Here, \(y\) is the original objective function value (assumed to approach zero near the optimum), \(\hat{y}\) is the transformed value, and \(c_m\) is a hyperparameter of this transformation, typically set to the mean of the objective function values in the initial training data.

Hint

If the black-box function value at the optimal solution is not expected to be near zero, you may apply an appropriate offset before performing the transformation.

For example, in a black-box optimization problem that aims to maximize an accuracy score (%), the black-box function value can be defined as the negative accuracy (i.e., \(-100 \le y \le 0\)), so that minimizing \(y\) corresponds to maximizing accuracy. In such a case, \(y\) may approach -100 during optimization. An offset can be applied as follows:

\[ y^* = y - y_{offset} \]

Here, for this example, \(y_{offset} = -100\). If it is difficult to estimate \(y_{offset}\) from the characteristics of the black-box function, you may use the minimum value in the initial training data as \(y_{offset}\). After applying the offset, perform the exponential transformation:

\[ \hat{y} = -\exp\left( \frac{-y^*}{c_m}\right). \]

The inverse transformation to recover the original function value from the transformed one can be expressed as:

\[ y = -c_m\log(-\hat{y}) + y_{offset} \]
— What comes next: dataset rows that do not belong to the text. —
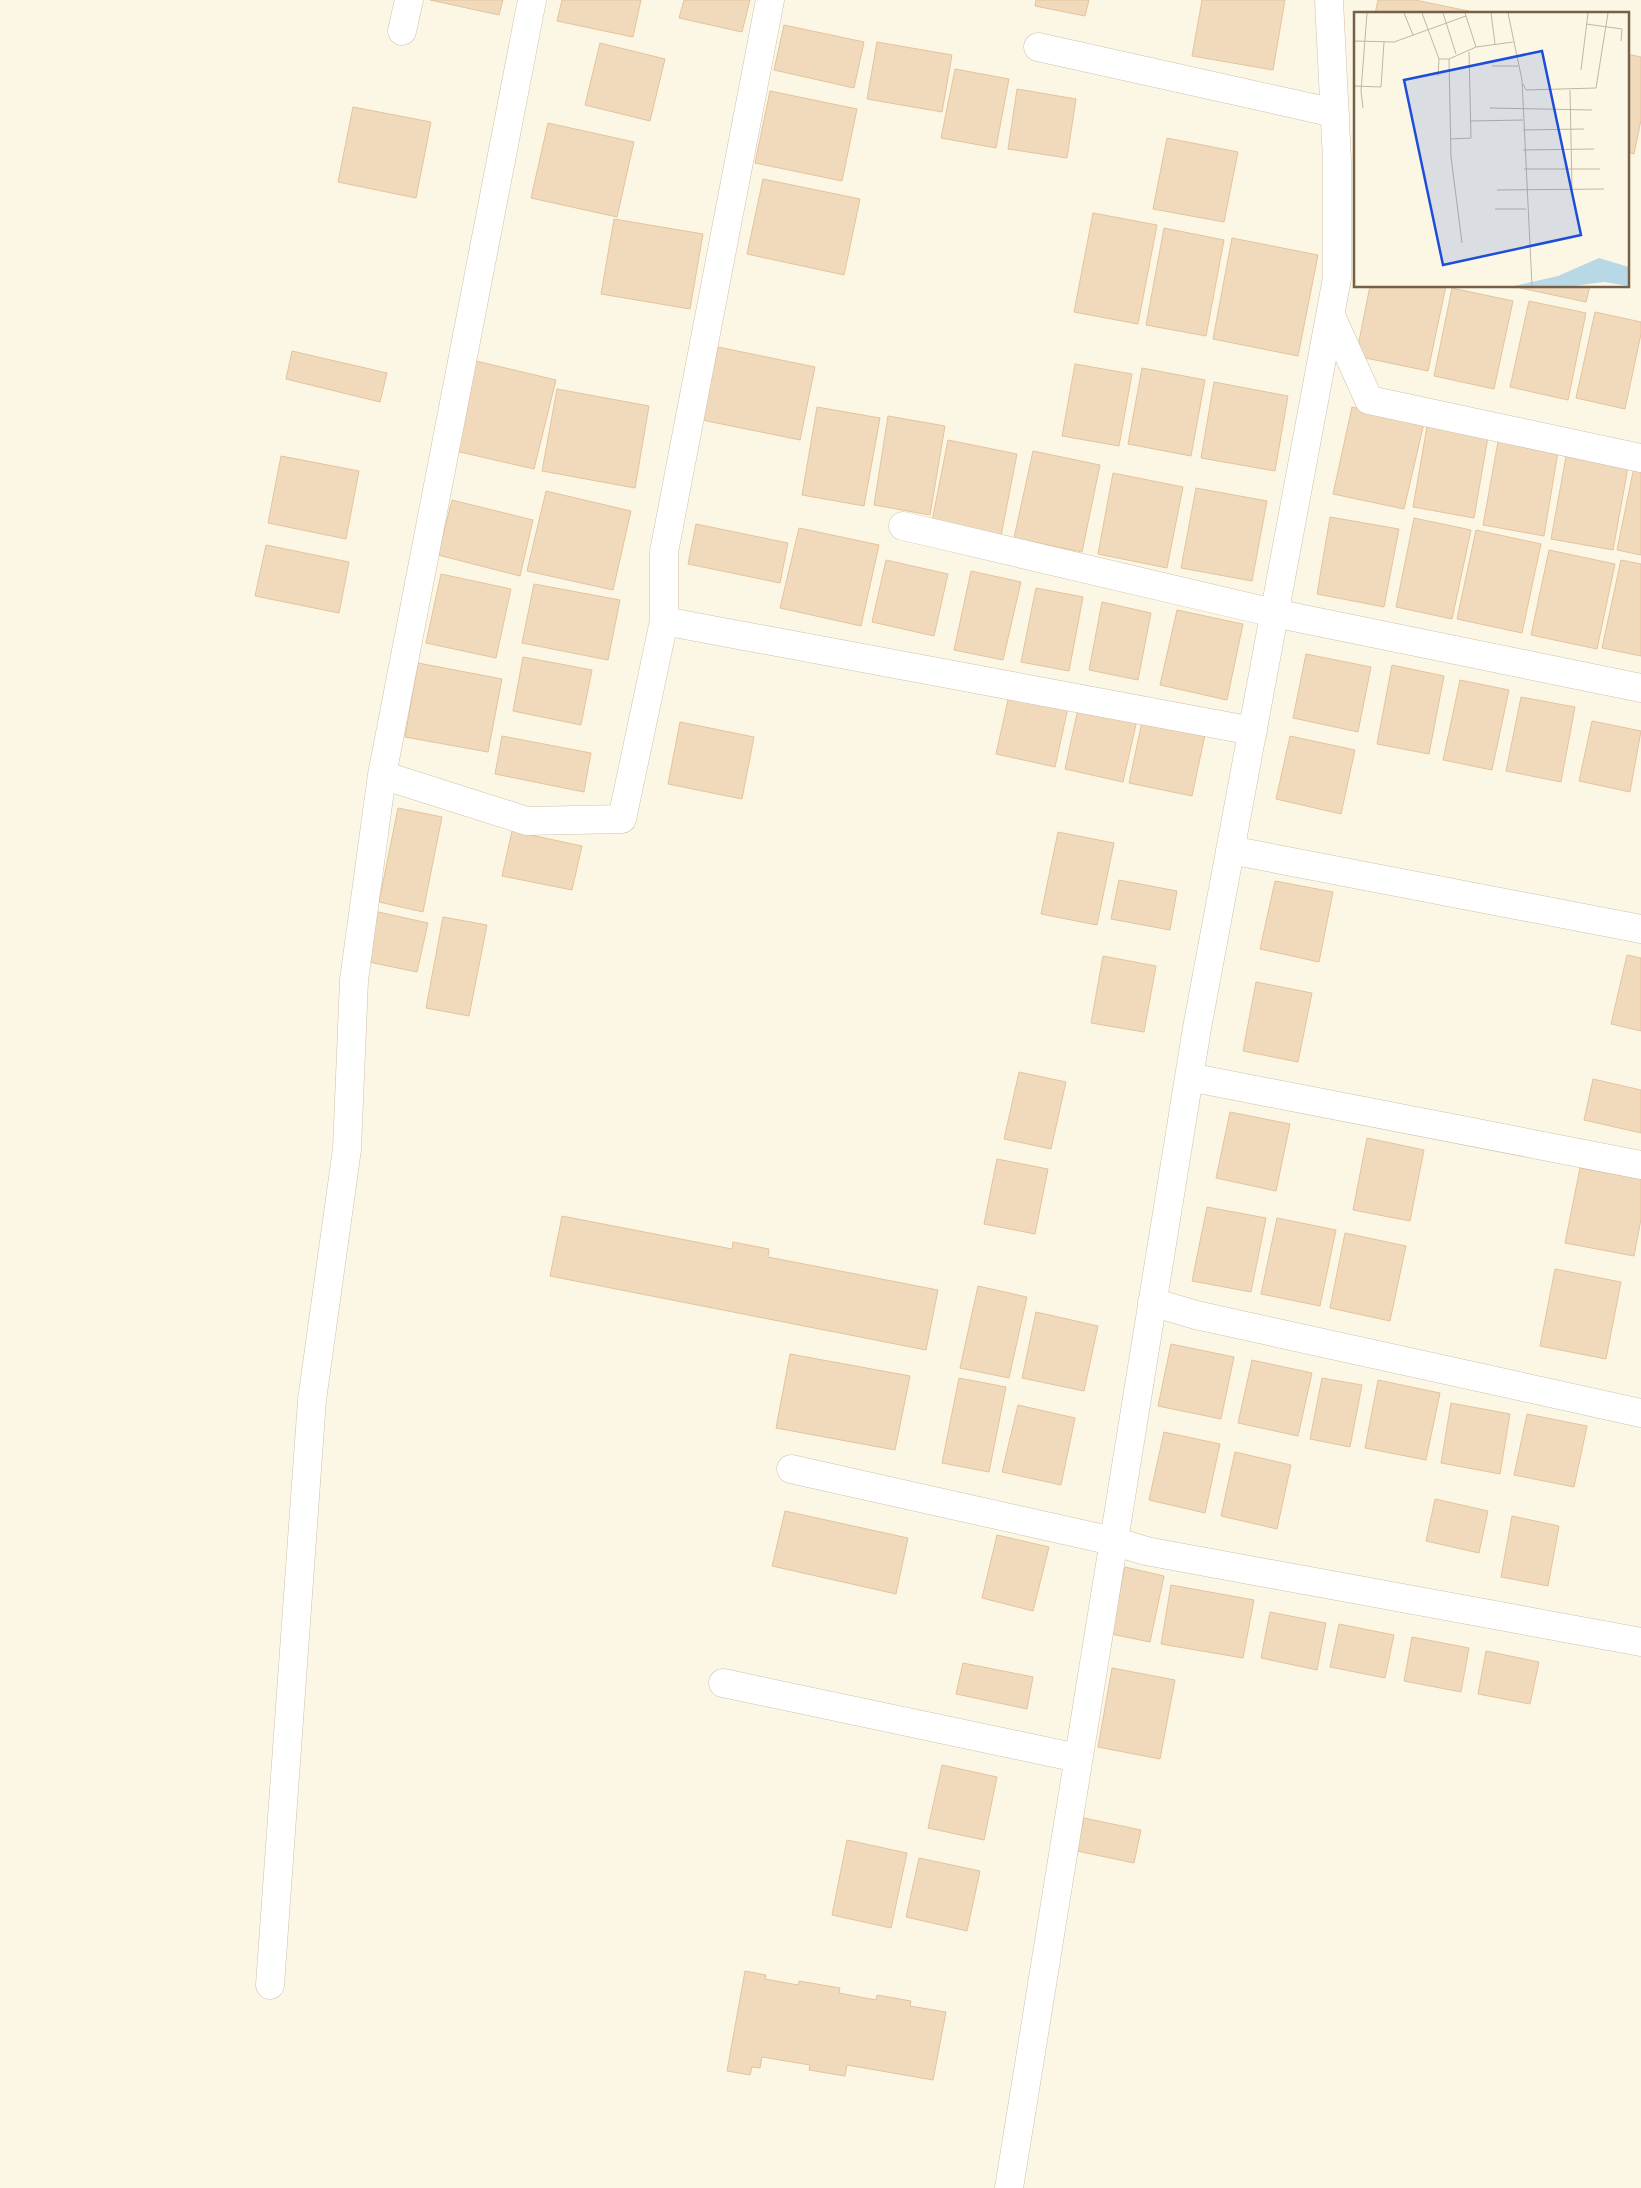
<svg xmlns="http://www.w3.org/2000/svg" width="1641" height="2188" font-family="Cabin,sans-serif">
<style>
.building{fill:#f1dabc;stroke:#e4c39d}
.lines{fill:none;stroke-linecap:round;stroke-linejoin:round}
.street-casing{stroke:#cec0ab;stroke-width:29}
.street{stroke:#fff;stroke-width:28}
.inset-road{fill:none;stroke:#c2b6a2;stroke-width:1}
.view{fill:#1d4ed8;fill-opacity:0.15;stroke:#1d4ed8;stroke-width:2.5}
.inset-edge{fill:none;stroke:#75604a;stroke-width:2.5}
</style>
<rect width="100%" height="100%" fill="#fcf7e5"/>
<path class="building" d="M 430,0 L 503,0 L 499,15 Z
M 562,0 L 641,0 L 633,37 L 557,21 Z
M 684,0 L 750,0 L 742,32 L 679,18 Z
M 1036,0 L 1089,0 L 1085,16 L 1035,6 Z
M 1202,0 L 1285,0 L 1273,70 L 1192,56 Z
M 1378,0 L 1415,0 L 1478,13 L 1375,14 Z
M 784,25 L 864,42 L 854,88 L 774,70 Z
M 877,42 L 952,55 L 942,112 L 867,99 Z
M 600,43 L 665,59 L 650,121 L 585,105 Z
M 1627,54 L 1641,57 L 1641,120 L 1634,154 L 1627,152 Z
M 955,69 L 1009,79 L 996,148 L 941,138 Z
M 1017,89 L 1076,99 L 1067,158 L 1008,149 Z
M 770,91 L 857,109 L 842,181 L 755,163 Z
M 353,107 L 431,122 L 416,198 L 338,182 Z
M 548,123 L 634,142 L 617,217 L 531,198 Z
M 1167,138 L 1238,152 L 1224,222 L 1153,209 Z
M 763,179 L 860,199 L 844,275 L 747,254 Z
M 1093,213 L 1157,225 L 1138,324 L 1074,312 Z
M 614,219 L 703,234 L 690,309 L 601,294 Z
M 1164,228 L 1224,240 L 1206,336 L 1146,325 Z
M 1232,238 L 1318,255 L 1298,356 L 1213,339 Z
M 1370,286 L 1446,286 L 1428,371 L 1356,356 Z
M 1511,286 L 1590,286 L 1586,302 Z
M 1452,288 L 1513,301 L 1494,389 L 1434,376 Z
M 1529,301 L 1586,313 L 1568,400 L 1510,387 Z
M 1595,312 L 1641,322 L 1641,334 L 1625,409 L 1576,398 Z
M 718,347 L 815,367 L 800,440 L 702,420 Z
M 292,351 L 387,373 L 380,402 L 286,379 Z
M 472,360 L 556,380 L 534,469 L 451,450 Z
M 1075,364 L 1132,374 L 1119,446 L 1062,436 Z
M 1142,368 L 1205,380 L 1191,456 L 1128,444 Z
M 1214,382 L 1288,396 L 1275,471 L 1201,458 Z
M 557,389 L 649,406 L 635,488 L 542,471 Z
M 817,407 L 880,418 L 864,506 L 802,495 Z
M 1352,407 L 1424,423 L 1404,509 L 1333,494 Z
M 888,416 L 945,426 L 930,515 L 874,505 Z
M 1428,421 L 1489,431 L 1474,518 L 1413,507 Z
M 1499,436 L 1559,446 L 1544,536 L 1483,525 Z
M 948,440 L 1017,454 L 1001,536 L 932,521 Z
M 1033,451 L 1100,465 L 1082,552 L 1014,538 Z
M 1567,451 L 1629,462 L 1613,550 L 1551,539 Z
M 281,456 L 359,471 L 346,539 L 268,523 Z
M 1634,467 L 1641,469 L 1641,555 L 1617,550 Z
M 1113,473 L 1183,487 L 1167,568 L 1098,554 Z
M 1196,488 L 1267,501 L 1252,581 L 1181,568 Z
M 546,491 L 631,511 L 613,590 L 527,571 Z
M 452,500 L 533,520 L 520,576 L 438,555 Z
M 1330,517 L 1399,529 L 1384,607 L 1317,594 Z
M 1414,518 L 1471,530 L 1452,619 L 1396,607 Z
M 696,524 L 788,543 L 780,583 L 688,564 Z
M 799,528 L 879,545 L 861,626 L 780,608 Z
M 1476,530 L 1541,544 L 1522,633 L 1457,619 Z
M 266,545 L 349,562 L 339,613 L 255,596 Z
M 1549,550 L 1615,564 L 1597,649 L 1531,635 Z
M 886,560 L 948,574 L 934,636 L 872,622 Z
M 1621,560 L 1641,564 L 1641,656 L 1602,648 Z
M 971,571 L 1021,582 L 1003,660 L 954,650 Z
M 441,574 L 511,589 L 496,658 L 426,643 Z
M 534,584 L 620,600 L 608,660 L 522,643 Z
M 1036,588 L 1083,597 L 1069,671 L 1021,662 Z
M 1102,602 L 1151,613 L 1138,680 L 1089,670 Z
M 1177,610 L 1243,624 L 1227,700 L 1160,685 Z
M 1306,654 L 1371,667 L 1358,732 L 1293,718 Z
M 523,657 L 592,670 L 581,725 L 513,711 Z
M 418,663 L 502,679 L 488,752 L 405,737 Z
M 1392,665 L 1444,676 L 1429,754 L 1377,744 Z
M 1460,680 L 1509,690 L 1492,770 L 1443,760 Z
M 1012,682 L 1071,694 L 1055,767 L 996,754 Z
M 1083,685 L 1142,698 L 1123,782 L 1065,769 Z
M 1521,697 L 1575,707 L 1561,782 L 1506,771 Z
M 1143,717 L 1206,730 L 1192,796 L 1129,783 Z
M 1592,721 L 1641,731 L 1630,792 L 1579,781 Z
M 680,722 L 754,737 L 742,799 L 668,784 Z
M 502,736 L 591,753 L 584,792 L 495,774 Z
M 1290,736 L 1355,750 L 1341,814 L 1276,799 Z
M 398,808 L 442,817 L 423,912 L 379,902 Z
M 512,831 L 582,846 L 572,890 L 502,876 Z
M 1058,832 L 1114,843 L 1097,925 L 1041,914 Z
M 1119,880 L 1177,891 L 1170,930 L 1111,919 Z
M 1275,881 L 1333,892 L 1319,962 L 1260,949 Z
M 374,911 L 428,923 L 417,972 L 364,961 Z
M 443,917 L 487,925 L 469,1016 L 426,1008 Z
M 1627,955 L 1641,958 L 1641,1031 L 1611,1024 Z
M 1103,956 L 1156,966 L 1144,1032 L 1091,1023 Z
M 1256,982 L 1312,993 L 1298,1062 L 1243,1051 Z
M 1019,1072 L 1066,1082 L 1051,1149 L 1004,1139 Z
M 1593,1079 L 1641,1090 L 1641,1133 L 1584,1120 Z
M 1230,1112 L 1290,1124 L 1276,1191 L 1216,1178 Z
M 1367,1138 L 1424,1150 L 1410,1221 L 1353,1210 Z
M 997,1159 L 1048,1169 L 1035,1234 L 984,1224 Z
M 1580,1168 L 1641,1179 L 1641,1219 L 1634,1256 L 1565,1243 Z
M 1207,1207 L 1266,1218 L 1251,1292 L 1192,1281 Z
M 562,1216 L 732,1249 L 733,1242 L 769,1249 L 768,1257 L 938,1290 L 926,1350 L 550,1276 Z
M 1277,1218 L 1336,1230 L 1320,1306 L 1261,1294 Z
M 1345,1233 L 1406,1246 L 1390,1321 L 1330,1308 Z
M 1555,1269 L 1621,1282 L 1606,1359 L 1540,1346 Z
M 978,1286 L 1027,1297 L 1009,1378 L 960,1368 Z
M 1036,1312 L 1098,1326 L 1084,1391 L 1022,1378 Z
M 1171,1344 L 1234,1357 L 1221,1419 L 1158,1406 Z
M 790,1354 L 910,1376 L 895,1450 L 776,1428 Z
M 1252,1360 L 1312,1373 L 1298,1436 L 1238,1423 Z
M 959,1378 L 1006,1387 L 989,1472 L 942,1463 Z
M 1322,1378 L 1362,1385 L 1350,1447 L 1310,1439 Z
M 1378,1380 L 1440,1393 L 1426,1460 L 1365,1448 Z
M 1451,1403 L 1510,1414 L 1500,1474 L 1441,1463 Z
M 1018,1405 L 1075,1418 L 1061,1485 L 1002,1472 Z
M 1527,1414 L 1587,1426 L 1574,1487 L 1514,1475 Z
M 1164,1432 L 1220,1444 L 1205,1513 L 1149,1500 Z
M 1235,1452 L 1291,1465 L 1277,1529 L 1221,1516 Z
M 1435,1499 L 1488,1511 L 1479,1553 L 1426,1541 Z
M 785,1511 L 908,1538 L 896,1594 L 772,1566 Z
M 1512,1516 L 1559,1526 L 1548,1586 L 1501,1577 Z
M 997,1535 L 1049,1547 L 1033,1611 L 982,1598 Z
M 1125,1567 L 1164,1576 L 1150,1642 L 1111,1634 Z
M 1171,1585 L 1254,1600 L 1243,1658 L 1161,1644 Z
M 1270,1612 L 1326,1623 L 1317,1670 L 1261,1658 Z
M 1339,1624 L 1394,1635 L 1385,1678 L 1330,1667 Z
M 1412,1637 L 1469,1648 L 1461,1692 L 1404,1681 Z
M 1486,1651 L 1539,1662 L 1530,1704 L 1478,1694 Z
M 963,1663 L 1033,1677 L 1027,1709 L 956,1694 Z
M 1112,1668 L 1175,1680 L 1160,1759 L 1098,1747 Z
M 942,1765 L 997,1777 L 984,1840 L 928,1828 Z
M 1084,1818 L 1141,1830 L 1134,1863 L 1077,1851 Z
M 847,1840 L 907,1853 L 891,1928 L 832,1915 Z
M 919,1858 L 980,1871 L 967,1931 L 906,1917 Z
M 745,1971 L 766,1975 L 765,1979 L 798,1985 L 799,1981 L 840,1988 L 839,1993 L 876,2000 L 877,1995 L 911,2001 L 910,2006 L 946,2012 L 933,2080 L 847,2065 L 845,2076 L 809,2070 L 810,2065 L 762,2057 L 760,2068 L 752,2067 L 750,2075 L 727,2071 Z"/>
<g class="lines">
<defs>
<path id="street" d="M 402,31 L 409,0
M 1038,47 L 1335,113
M 1331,316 L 1369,400 L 1641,458
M 903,526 L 1274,613 L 1641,688
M 664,621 L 1253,731
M 382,775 L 527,821 L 622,819 L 664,621 L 664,552 L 770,0
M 1230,850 L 1641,929
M 1189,1077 L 1641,1165
M 1152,1302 L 1196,1315 L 1641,1413
M 791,1469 L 1113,1541 L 1146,1551 L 1641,1642
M 723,1683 L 1078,1758
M 270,1985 L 312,1400 L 347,1149 L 354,980 L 382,775 L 532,0
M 1009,2188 L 1197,1028 L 1337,278 L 1337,160 L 1329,0"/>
</defs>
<use href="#street" class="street-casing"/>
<use href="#street" class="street"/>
</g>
<g transform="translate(1354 12)">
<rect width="275" height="275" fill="#fcf7e5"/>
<path d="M 245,246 L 275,255 L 275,274 L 250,270 L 220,274 L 160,274 L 204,264 Z" fill="#b9d8e6"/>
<path class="inset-road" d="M 50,1 L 59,23M 68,1 L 85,47M 89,1 L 102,42M 111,1 L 122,35M 137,1 L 141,32M 154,1 L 168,68 L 178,274M 232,12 L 268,17 L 267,29M 0,29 L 40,30 L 112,4M 95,47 L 97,145 L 108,231M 138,54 L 164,54M 227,58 L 234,1M 84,64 L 85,47 L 95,47 L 122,35 L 159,30M 169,72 L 172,78 L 242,76 L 254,1M 0,74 L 27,75 L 30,30M 216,78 L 218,177M 9,96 L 7,79 L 13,1M 136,96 L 238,98M 117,109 L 169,108M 169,118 L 230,117M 96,127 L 117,126 L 115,40M 169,138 L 240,137M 170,157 L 246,157M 143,178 L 250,177M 141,197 L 172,197"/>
<path class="view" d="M 188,39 L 227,223 L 89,253 L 50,68 Z"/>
<rect width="275" height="275" class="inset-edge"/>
</g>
</svg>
This type of scaling offers several advantages:

Emphasizes differences among small objective values
Due to the exponential function’s steep slope for small \(y\), even slight differences in small values lead to large variations in \(\hat{y}\). This helps the model focus more strongly on regions near the minimum, which is particularly beneficial in minimization tasks.
Suppresses the influence of large objective values
For large \(y\), \(\exp(-y/c_m)\) approaches zero, making \(\hat{y}\) nearly constant. Thus, samples with large (less relevant) objective values have reduced impact on model construction.
Shifts regression model focus
While standard regression minimizes global error (e.g., MSE or MAE) uniformly, this transformation biases the loss toward improving model performance for samples with smaller \(y\) values, those more relevant to optimization.

By having the black-box function output the transformed value \(\hat{y}\) instead of \(y\), it may be possible to construct a more effective surrogate model.

Training Data Transformation with ExpScaler¶

Amplify-BBOpt provides the ExpScaler class to easily apply the exponential transformation described above. This class transforms the training data internally without modifying the black-box function. The transformed data is only used when building the surrogate model, so it does not affect the black-box objective function values in the optimization process.

Basic Usage¶

By passing an instance of ExpScaler to the surrogate_data_transformer argument of Optimizer, the exponential transformation is automatically applied during surrogate model training.

from amplify_bbopt import ExpScaler, Optimizer

# Create an ExpScaler instance
scaler = ExpScaler()

# Pass it to Optimizer as surrogate_data_transformer
optimizer = Optimizer(
    blackbox=my_blackbox_func,
    trainer=my_trainer,
    client=my_client,
    surrogate_data_transformer=scaler,
)

Note

In ExpScaler, the offset value \(y_{offset}\) is automatically set to the minimum value of the target dataset \(y\).

Customizing Parameters¶

ExpScaler supports the following customizable parameters:

cm_method: Specifies how to calculate \(c_m\).
- "mean" (default): Uses the mean of \(y - y_{offset}\)
- "median": Uses the median of \(y - y_{offset}\)

from amplify_bbopt import ExpScaler

# Calculate c_m using median
scaler = ExpScaler(cm_method="median")

dynamic: Specifies whether to recalculate parameters on each transformation.
- False (default): Fixes parameters based on the first transformation
- True: Recalculates parameters on each transformation

from amplify_bbopt import ExpScaler

# Recalculate parameters from all training data each cycle
scaler = ExpScaler(dynamic=True)

Note

Using dynamic=False applies consistent scaling throughout the entire optimization process. On the other hand, dynamic=True updates scaling parameters as training data grows.